Task to carry out: Once a line is found to contain "result", copy it out of the listing.

Provided information:
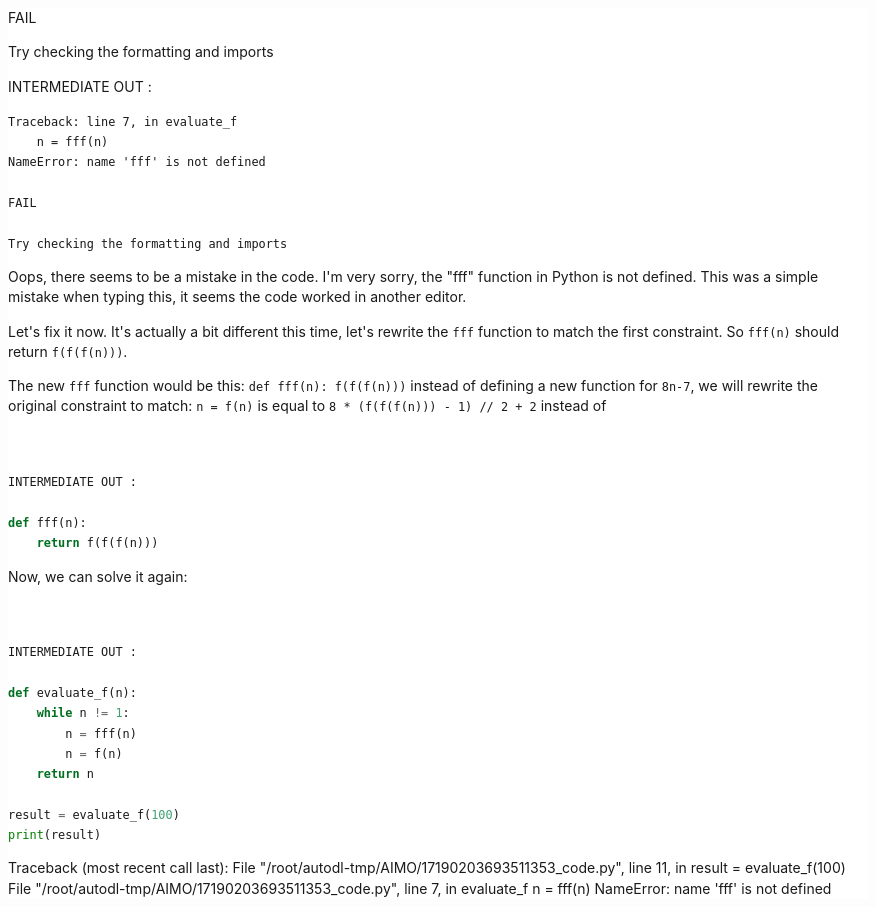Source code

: FAIL

Try checking the formatting and imports

INTERMEDIATE OUT :
```output
Traceback: line 7, in evaluate_f
    n = fff(n)
NameError: name 'fff' is not defined

FAIL

Try checking the formatting and imports
```
Oops, there seems to be a mistake in the code. I'm very sorry, the "fff" function in Python is not defined. This was a simple mistake when typing this, it seems the code worked in another editor. 

Let's fix it now. It's actually a bit different this time, let's rewrite the `fff` function to match the first constraint. So `fff(n)` should return `f(f(f(n)))`.

The new `fff` function would be this: `def fff(n): f(f(f(n)))` instead of defining a new function for `8n-7`, we will rewrite the original constraint to match:
`n = f(n)` is equal to `8 * (f(f(f(n))) - 1) // 2 + 2` instead of 
```python


INTERMEDIATE OUT :

def fff(n):
    return f(f(f(n)))
```

Now, we can solve it again:

```python


INTERMEDIATE OUT :

def evaluate_f(n):
    while n != 1:
        n = fff(n)
        n = f(n)
    return n

result = evaluate_f(100)
print(result)
```

Traceback (most recent call last):
  File "/root/autodl-tmp/AIMO/17190203693511353_code.py", line 11, in <module>
    result = evaluate_f(100)
  File "/root/autodl-tmp/AIMO/17190203693511353_code.py", line 7, in evaluate_f
    n = fff(n)
NameError: name 'fff' is not defined
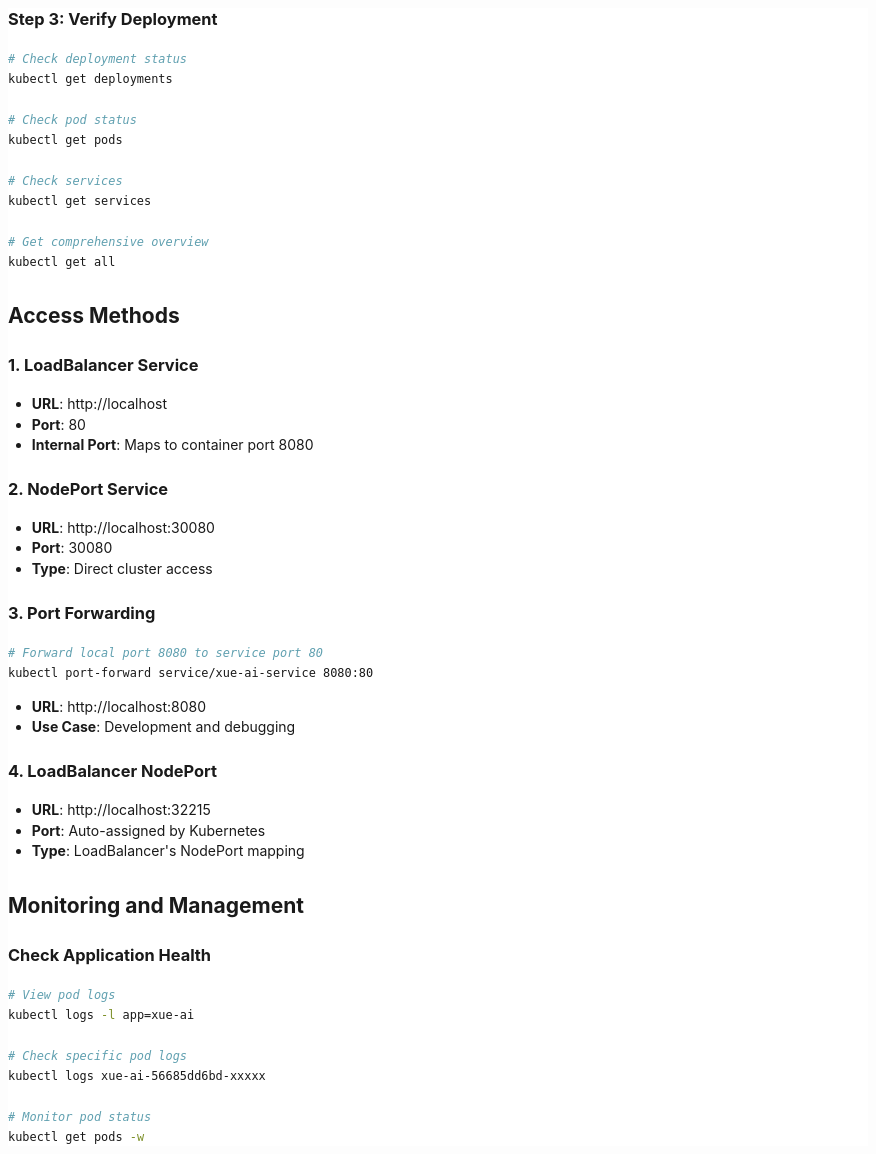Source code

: ### Step 3: Verify Deployment
```bash
# Check deployment status
kubectl get deployments

# Check pod status
kubectl get pods

# Check services
kubectl get services

# Get comprehensive overview
kubectl get all
```

## Access Methods

### 1. LoadBalancer Service
- **URL**: http://localhost
- **Port**: 80
- **Internal Port**: Maps to container port 8080

### 2. NodePort Service
- **URL**: http://localhost:30080
- **Port**: 30080
- **Type**: Direct cluster access

### 3. Port Forwarding
```bash
# Forward local port 8080 to service port 80
kubectl port-forward service/xue-ai-service 8080:80
```
- **URL**: http://localhost:8080
- **Use Case**: Development and debugging

### 4. LoadBalancer NodePort
- **URL**: http://localhost:32215
- **Port**: Auto-assigned by Kubernetes
- **Type**: LoadBalancer's NodePort mapping

## Monitoring and Management

### Check Application Health
```bash
# View pod logs
kubectl logs -l app=xue-ai

# Check specific pod logs
kubectl logs xue-ai-56685dd6bd-xxxxx

# Monitor pod status
kubectl get pods -w
```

Output for this exercise:
result = evaluate_f(100)
print(result)
    result = evaluate_f(100)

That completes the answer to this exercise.